*Task*
Continue the aloe vera toothpaste text, starting right after its final sentence.

*Page text*
Because a tooth paste or a tooth gel must include abrasives (of which examples are listed below), a surface active agent (foaming agent), a sweetener to counter the taste of the various ingredients (including the pungent taste of aloe gel), and a breath freshener, I was concerned about how much the healthful properties of the gel might be compromised by being combined in such a formula.

Relative Abrasiveness of Various Compounds on Tooth Enamel

Abrasive Surface loss of Enamel

Flour of pumice .300 (highest index of abrasiveness)

Alumina .300

Tin Oxide .083

Calcium Carbonate .012

Magnesium Trisilicate .009

Calcium Pyrophosphate .005

* Hydrated Silica .002

Sodium Metaphosphate .001

Tribasic Calcium Phosphate .001 (lowest index of abrasiveness)

* Abrasive used in the Aloe Vera toothpaste formulation

The bactericidal effects on dental plaque are a primary concern in evaluation and measuring the effectiveness of a toothpaste. Such bactericidal potency can be measured in the laboratory by means of a 'sensitivity disc' method of analysis. This method utilizes agar plates ("Petri" dishes) upon which are grown bacterial cultures of the various micro-organisms to be tested. The next project tested the Aloe Dent toothpaste formula against the various bacterial components of dental plaque (LM-7, BHT, AHT, 6715, and GS-5 strains of Streptococcus mutans bacteria.) After two hours of incubation, sterile paper discs were placed on the inoculated dishes. On each disc 0.3 grams of sample toothpaste was used in each experiment.

Each dish was examined after 24 and 48 hours to detect zones of clearing for inhibition (kill) of the Streptococcus mutans bacteria. The measurement from the edge of the disc to the end of the clear zone surrounding the disc indicates the depth of 'kill' of the bacteria, i.e., the larger the number of millimeters, the more potent the bactericidal effects. The chart below demonstrates the results after 48 hours of bactericidal analysis, comparing the Aloe Vera toothpaste formula to two popular brands of flourided toothpaste.

Streptococcus

Mutans Bacteria

Strain Numbers Aloe Vera toothpaste Brand 1 Brand 2

After 48H After 48H After 48H

LM-7 16mm 9mm 11mm

GS-5 15mm 12mm 13mm

6715 10mm 11mm 9mm

BHT 20mm 10mm 14mm

AHT 16mm 16mm 10mm




This chart demonstrates the bactericidal effectiveness of Aloe Vera toothpaste against the 5 strains of Streptococcus mutans bacteria in dental plaque. The fact that the Aloe Vera toothpaste™ range was greater than that of either Brand 1 or Brand 2 is very noteworthy, as the bactericidal results from the Brand 1 or Brand 2 testing are due to fluoride. Aloe Vera toothpaste was able to achieve equal or better results without the addition of fluoride, which is controversial due to its wide range of potentially harmful systemic effects.

*Dataset*
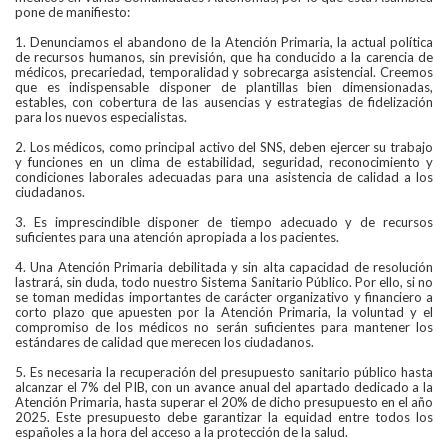
pone de manifiesto:
1. Denunciamos el abandono de la Atención Primaria, la actual política
de recursos humanos, sin previsión, que ha conducido a la carencia de
médicos, precariedad, temporalidad y sobrecarga asistencial. Creemos
que es indispensable disponer de plantillas bien dimensionadas,
estables, con cobertura de las ausencias y estrategias de fidelización
para los nuevos especialistas.
2. Los médicos, como principal activo del SNS, deben ejercer su trabajo
y funciones en un clima de estabilidad, seguridad, reconocimiento y
condiciones laborales adecuadas para una asistencia de calidad a los
ciudadanos.
3. Es imprescindible disponer de tiempo adecuado y de recursos
suficientes para una atención apropiada a los pacientes.
4. Una Atención Primaria debilitada y sin alta capacidad de resolución
lastrará, sin duda, todo nuestro Sistema Sanitario Público. Por ello, si no
se toman medidas importantes de carácter organizativo y financiero a
corto plazo que apuesten por la Atención Primaria, la voluntad y el
compromiso de los médicos no serán suficientes para mantener los
estándares de calidad que merecen los ciudadanos.
5. Es necesaria la recuperación del presupuesto sanitario público hasta
alcanzar el 7% del PIB, con un avance anual del apartado dedicado a la
Atención Primaria, hasta superar el 20% de dicho presupuesto en el año
2025. Este presupuesto debe garantizar la equidad entre todos los
españoles a la hora del acceso a la protección de la salud.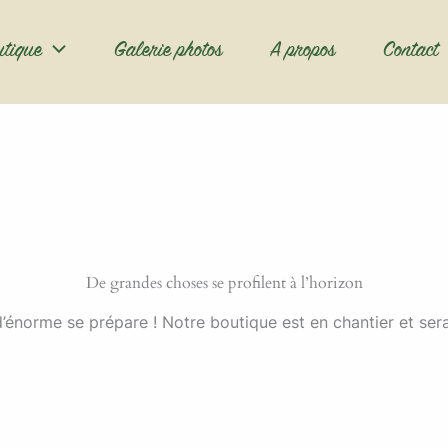
utique
Galerie photos
A propos
Contact
De grandes choses se profilent à l’horizon
énorme se prépare ! Notre boutique est en chantier et sera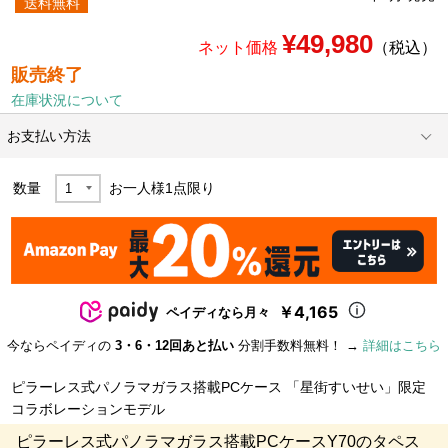
送料無料
¥49,980
ネット価格
（税込）
販売終了
在庫状況について
お支払い方法
数量
お一人様
1
点限り
￥4,165
ペイディなら月々
今ならペイディの
3・6・12回あと払い
分割手数料無料！ →
詳細はこちら
ピラーレス式パノラマガラス搭載PCケース 「星街すいせい」限定
コラボレーションモデル
ピラーレス式パノラマガラス搭載PCケースY70のタペス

*Exercise answer*
Conclusion

The previous research is only a partial indication of the potential benefits which Aloe Vera can provide for dentistry. I encourage health professionals to investigate, experiment, and conclude for themselves as to the effectiveness, new uses, and exciting future which Aloe Vera has in dentistry.



References

1) Kent CM. Aloe Vera. Arlington VA. 1979:14.

2) Goats BC. The Silent Healer: A Modern Study of Aloe Vera. Garland, TX, 1979.

3) Sims RM, Zimmerman ER. Report on effect of aloe vera on growth of certain micro-organisms. Baylor College of Dentistry, Dallas Microbial Assay Services. Ava Inc Archives. 1969; Vol 1:230-233.

4) El Zawahr M, Hegazy RM, Helal M. Uses of aloe in treating leg ulcers and dermatosis. Dermatology (1973 Jan-Feb):72.

5) Crewe J. The external use of aloe. Minn J of Med. (1937 Oct) 20 (538-539.)

6) Collins E. Alvagel as a therapeutic agent in treatment of Roentgen and radiation burns. Radiological Review and Chicago Medical Recorder. (1935 June) 57:137-138.

7) Wright CS. Aloe vera in the treatment of roentgen ulcers and telangiectasis. JAMA. 1936 (106):1363-1364.

8) Lushbaugh CC, Hale DB. Experimental acute radiodermatitis following beta irradiation. Cancer.

1953:698.

9) Brasher JW, Collings CK, Zimmerman ER. The effects of prednisolone, indomethacin and aloe vera gel on tissue culture cells. Oral Surgery, Oral Medicine, and Oral Pathology. 1969.27 (1): 122-128.

10) Bovik EG. Aloe vera: Panacea or old wives tale? Texas Dental J. 1966:15.

11) Rowe TD, Parks LM, Lovell BK. Further observations on the use of aloe vera leaf in the treatment of third degree x-ray reaction. JAMA. 1941:270.